**Questions:**
A. According to the passage on air pollution and endothelial function, what change in FMD did Krishnan et al find with an annual 3 μg/m3 rise in PM2.5 in the MESA cohort?
B. Please carry on the passage on air pollution and endothelial function, picking up after its final sentence.

**Excerpt provided:**
-------

Ambient and traffic-related air pollutions have been found to be associated with endothelial dysfunction.12,21–23 A number of population studies have found outdoor air pollutants including particulate matter (PM) and black carbon (BC) to be associated with vascular endothelial function assessed by flow-mediated dilation (FMD).22,24–27 In the Multi-Ethnic Study of Atherosclerosis (MESA) cohort, Krishnan et al28 found an annual increase of PM2.5 by 3 μg/m3 to be associated with a 0.3% reduction in FMD. Interestingly, two other studies have observed an improved endothelial function with a reduction in reactive hyperemia-peripheral arterial tonometry (RH-PAT) among healthy individuals following use of air filtration.29,30 However, very little data exist from population-based studies on the current risk estimates for biomass induced cardiovascular disease (CVD) outcomes. The limited evidence comes from small studies that have considered non-HAP sources of air pollution. For instance, a recent report found a higher prevalence of carotid plaques (odds ratio [OR] = 2.6; P = 0.03) and increased carotid intima-media thickness (IMT), a marker of atherosclerosis that is predictive of adverse health events31 among biomass users compared with clean fuel users (mean difference = 0.03 mm; P = 0.02).32,33 Among a small sample of improved stoves users (N = 49) in Guatemala, a reduction of abnormal electro cardiogram was observed (OR = 0.26; 95% confidence interval [CI] = 0.08, 0.90 for ST-segment depression) as compared to users of traditional stove (N = 70).34 A recent study found that particles (PM2.5) levels were correlated with an increase in cardiovascular events in healthy women.35 This study suggested that air pollution affects patients with preexisting cardiovascular disease and healthy subjects. Taken together, these studies indicate a link between outdoor air pollution and impaired endothelial function and other preclinical measures of CVD; however, such effects have not been evaluated in HAP (biomass) exposed population with similar type of pollutants (PM2.5, BC) as outdoor air pollution. Also, most of earlier studies measured exposure from monitoring station and/or from kitchen monitor rather than at personal level.12,20–22,32,33 The proposed study was the first to investigate effects of individual-level measurement of exposure to multiple components of HAP on an established preclinical marker of CVD peripheral artery endothelial dysfunction.

-------

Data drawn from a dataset
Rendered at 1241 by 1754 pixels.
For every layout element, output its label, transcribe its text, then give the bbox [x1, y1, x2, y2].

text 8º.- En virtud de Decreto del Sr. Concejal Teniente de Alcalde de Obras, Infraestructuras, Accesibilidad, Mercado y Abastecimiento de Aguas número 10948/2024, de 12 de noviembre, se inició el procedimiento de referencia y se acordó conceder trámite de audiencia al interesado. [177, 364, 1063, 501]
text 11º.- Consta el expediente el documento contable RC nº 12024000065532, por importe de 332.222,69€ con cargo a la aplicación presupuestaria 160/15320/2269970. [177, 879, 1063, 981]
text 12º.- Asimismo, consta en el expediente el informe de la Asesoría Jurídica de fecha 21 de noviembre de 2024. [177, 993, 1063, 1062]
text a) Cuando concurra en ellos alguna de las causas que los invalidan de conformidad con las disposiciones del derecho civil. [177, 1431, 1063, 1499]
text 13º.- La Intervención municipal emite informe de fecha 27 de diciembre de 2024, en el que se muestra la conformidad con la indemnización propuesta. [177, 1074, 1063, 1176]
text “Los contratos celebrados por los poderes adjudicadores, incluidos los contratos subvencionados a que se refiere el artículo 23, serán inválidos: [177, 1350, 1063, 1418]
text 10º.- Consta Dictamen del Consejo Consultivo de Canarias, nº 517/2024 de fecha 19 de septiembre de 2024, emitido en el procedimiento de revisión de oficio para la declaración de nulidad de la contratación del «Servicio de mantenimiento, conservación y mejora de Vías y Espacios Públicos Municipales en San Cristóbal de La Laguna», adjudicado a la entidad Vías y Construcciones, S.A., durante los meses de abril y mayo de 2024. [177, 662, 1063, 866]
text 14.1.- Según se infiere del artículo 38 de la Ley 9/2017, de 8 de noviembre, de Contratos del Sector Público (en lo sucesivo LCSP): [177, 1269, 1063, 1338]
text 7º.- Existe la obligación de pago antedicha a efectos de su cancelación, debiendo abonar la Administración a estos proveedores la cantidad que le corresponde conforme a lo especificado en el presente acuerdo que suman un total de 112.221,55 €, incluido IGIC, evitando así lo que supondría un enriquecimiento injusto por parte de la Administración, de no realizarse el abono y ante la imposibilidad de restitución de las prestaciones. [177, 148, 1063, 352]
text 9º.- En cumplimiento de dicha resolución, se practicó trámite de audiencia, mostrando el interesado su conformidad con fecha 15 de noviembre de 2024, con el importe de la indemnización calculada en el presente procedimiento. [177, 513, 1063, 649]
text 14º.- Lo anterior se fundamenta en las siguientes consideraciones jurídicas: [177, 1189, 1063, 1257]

-------

**Responses to the exercise:**
A. A 0.3% reduction in FMD.

B.
Noninvasive measurements of endothelial function have been used extensively in vascular research,36 which is also easier to conduct and more compliant than invasive method. Flow-mediated dilation (FMD) assessed by brachial artery ultrasound is the most frequently applied method37–40, but special training is required since it is highly dependent on operator experience level to obtain accurate measurement.41 Other widely used noninvasive method is pulse amplitude tonometry (PAT) in the index finger after reactive hyperemia, which is easy accessible method42–45 and need little training to operate. Also, it is well validated both in healthy individuals46–49 and in patients with coronary artery disease (CAD).50 In this current study, we used RH-PAT considering the above-mentioned facility (less operator experience-dependent and training) over FMD.
Methods
Study design
We conducted a cross-sectional study to assess the associations of HAP with a preclinical maker of CVD, reactive hyperemia index (RHI). HAP exposure had been assessed for PM2.5, carbon monoxide (CO), and BC by collecting personal air samples for 48-hour samples from 200 participants.
Study site
This study was implemented in Matlab and Araihazar subdistricts under Chandpur and Narayanganj districts, respectively, in Bangladesh. Matlab is located about 57 km and Araihazar is 34 km from Dhaka (the capital city of Bangladesh). The International Center for Diarrheal Disease and Research, Bangladesh (icddr,b) maintains Matlab field site covering a current population of ~225,826 in 142 villages and UChicago Research Bangladesh maintains a parent cohort study (Health Effects of Arsenic Longitudinal Study [HEALS]), which included ~35,000 married adults at Araihazar field site.51,52
Study population (eligibility and exclusion criteria)
We randomly selected 1,100 female participants who used biomass fuel for cooking and then 350 participants from 1,100 who met the following eligibility criteria: (1) between 25 and 65 years old, (2) live in homes with biomass burning traditional stoves, (3) nonsmoker and live with nonsmokers, (4) exposed to <10 μg/L of water arsenic, and (5) not known to have any clinical events of CVD or lung disease, including stroke or coronary heart disease. Finally, we selected 200 adult females living within 200 yards of circular distance from a selected participant’s household to avoid contamination of exposure between households (Fig. 1). Only one woman was included per Bari (i.e., a cluster of households for the extended family). Since smoking and arsenic in drinking water may affect some of the study outcomes, we restricted among nonsmoking individuals who drink water containing <10 μg/L of arsenic to avoid their potential confounding effects.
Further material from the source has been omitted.